_The problem_
Each line below that contains the word "elaboración" must be copied.

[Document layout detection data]
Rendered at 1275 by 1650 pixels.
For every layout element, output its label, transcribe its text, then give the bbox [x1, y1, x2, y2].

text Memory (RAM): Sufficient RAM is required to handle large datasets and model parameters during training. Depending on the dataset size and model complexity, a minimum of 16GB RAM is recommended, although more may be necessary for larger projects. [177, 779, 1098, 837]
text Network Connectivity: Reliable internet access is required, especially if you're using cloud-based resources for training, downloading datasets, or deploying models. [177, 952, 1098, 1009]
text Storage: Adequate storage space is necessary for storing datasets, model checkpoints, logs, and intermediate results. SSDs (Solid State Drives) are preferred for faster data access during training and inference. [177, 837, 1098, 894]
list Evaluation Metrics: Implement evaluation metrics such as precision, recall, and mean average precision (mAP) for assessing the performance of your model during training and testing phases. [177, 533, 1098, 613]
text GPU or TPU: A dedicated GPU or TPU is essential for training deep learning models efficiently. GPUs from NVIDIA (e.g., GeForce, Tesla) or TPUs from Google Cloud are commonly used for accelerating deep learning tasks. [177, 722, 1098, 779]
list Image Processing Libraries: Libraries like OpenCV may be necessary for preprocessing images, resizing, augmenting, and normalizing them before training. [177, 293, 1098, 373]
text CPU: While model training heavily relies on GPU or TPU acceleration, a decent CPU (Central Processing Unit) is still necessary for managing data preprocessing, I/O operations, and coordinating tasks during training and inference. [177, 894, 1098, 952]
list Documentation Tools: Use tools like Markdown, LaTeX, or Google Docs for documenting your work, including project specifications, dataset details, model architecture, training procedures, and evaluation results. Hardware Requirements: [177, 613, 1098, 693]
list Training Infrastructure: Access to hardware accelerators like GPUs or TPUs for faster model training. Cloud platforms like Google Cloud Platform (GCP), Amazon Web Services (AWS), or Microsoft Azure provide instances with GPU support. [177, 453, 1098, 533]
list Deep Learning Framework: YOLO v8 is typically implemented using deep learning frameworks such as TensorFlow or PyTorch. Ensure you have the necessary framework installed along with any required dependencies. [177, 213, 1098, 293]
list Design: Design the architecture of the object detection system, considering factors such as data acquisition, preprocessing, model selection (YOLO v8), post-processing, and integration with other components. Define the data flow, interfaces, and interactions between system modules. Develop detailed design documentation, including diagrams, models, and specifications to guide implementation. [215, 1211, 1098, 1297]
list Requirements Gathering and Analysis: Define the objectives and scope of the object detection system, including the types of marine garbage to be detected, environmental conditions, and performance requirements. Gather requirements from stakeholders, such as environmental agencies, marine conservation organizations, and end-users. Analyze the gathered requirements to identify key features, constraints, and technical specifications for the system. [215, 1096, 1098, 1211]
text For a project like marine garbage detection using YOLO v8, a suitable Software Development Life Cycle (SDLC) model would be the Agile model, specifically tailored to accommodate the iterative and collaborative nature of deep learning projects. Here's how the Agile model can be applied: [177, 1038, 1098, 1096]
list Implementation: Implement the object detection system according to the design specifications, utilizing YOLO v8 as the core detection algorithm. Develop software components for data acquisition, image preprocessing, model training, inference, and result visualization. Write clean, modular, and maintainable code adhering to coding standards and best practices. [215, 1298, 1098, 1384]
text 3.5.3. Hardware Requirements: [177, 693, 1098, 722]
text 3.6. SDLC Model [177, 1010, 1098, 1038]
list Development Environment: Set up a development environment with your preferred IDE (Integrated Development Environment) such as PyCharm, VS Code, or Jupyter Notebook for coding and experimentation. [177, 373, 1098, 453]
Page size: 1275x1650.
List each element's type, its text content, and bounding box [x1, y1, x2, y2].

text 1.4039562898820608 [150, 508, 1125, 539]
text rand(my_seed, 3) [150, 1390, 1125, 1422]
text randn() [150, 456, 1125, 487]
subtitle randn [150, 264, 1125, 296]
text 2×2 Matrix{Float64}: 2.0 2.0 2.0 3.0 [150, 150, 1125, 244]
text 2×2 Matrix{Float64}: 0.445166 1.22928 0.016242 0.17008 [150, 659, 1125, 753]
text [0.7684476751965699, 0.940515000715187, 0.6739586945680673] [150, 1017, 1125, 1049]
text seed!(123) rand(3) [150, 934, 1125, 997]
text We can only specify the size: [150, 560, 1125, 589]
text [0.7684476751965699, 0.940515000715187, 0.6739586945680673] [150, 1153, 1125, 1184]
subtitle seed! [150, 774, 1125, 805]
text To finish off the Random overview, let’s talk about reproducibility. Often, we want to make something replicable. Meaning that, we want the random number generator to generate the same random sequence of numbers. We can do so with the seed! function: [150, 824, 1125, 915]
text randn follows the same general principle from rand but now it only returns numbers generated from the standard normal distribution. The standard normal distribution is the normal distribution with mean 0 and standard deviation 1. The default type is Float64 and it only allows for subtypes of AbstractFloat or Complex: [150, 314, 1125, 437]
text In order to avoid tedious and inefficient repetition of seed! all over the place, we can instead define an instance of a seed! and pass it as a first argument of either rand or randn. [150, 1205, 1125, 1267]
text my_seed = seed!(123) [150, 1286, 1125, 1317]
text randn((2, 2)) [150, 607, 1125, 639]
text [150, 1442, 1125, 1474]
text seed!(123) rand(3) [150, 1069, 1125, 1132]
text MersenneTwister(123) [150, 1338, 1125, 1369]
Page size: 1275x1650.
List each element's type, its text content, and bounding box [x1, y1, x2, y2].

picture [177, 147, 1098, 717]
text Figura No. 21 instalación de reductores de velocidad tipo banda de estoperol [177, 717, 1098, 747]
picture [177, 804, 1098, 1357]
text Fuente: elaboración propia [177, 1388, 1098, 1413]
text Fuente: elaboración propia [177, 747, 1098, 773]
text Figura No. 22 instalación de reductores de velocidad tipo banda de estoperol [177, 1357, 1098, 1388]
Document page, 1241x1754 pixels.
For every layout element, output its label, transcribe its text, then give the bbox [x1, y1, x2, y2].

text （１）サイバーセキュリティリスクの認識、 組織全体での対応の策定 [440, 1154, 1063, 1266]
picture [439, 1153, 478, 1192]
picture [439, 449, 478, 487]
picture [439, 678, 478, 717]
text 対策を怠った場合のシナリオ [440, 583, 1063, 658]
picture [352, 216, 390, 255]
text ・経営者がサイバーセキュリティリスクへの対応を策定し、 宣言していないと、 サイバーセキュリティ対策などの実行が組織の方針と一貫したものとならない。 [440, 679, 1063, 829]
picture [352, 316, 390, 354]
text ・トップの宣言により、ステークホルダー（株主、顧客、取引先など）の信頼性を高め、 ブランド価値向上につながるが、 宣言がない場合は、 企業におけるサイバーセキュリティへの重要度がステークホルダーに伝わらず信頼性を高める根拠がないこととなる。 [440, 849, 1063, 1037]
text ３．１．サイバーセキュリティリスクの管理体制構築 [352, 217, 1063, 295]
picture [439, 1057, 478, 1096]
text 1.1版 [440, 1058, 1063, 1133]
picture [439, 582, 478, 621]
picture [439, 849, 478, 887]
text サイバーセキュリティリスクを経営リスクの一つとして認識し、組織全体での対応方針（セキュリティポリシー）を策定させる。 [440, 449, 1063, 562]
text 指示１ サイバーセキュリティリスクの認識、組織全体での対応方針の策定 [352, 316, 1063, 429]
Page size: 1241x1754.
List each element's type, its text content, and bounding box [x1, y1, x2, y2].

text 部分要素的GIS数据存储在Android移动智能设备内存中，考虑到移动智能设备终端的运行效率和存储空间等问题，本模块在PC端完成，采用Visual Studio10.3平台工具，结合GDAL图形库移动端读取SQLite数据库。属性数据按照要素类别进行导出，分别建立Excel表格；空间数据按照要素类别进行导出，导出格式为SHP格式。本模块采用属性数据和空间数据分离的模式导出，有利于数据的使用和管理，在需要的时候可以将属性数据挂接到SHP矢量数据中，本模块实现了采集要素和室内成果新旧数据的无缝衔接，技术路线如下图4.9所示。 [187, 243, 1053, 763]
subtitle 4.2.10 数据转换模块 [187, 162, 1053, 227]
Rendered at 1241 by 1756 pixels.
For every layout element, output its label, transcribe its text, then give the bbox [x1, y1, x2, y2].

_Result_
text Fuente: elaboración propia [177, 1388, 1098, 1413]
text Fuente: elaboración propia [177, 747, 1098, 773]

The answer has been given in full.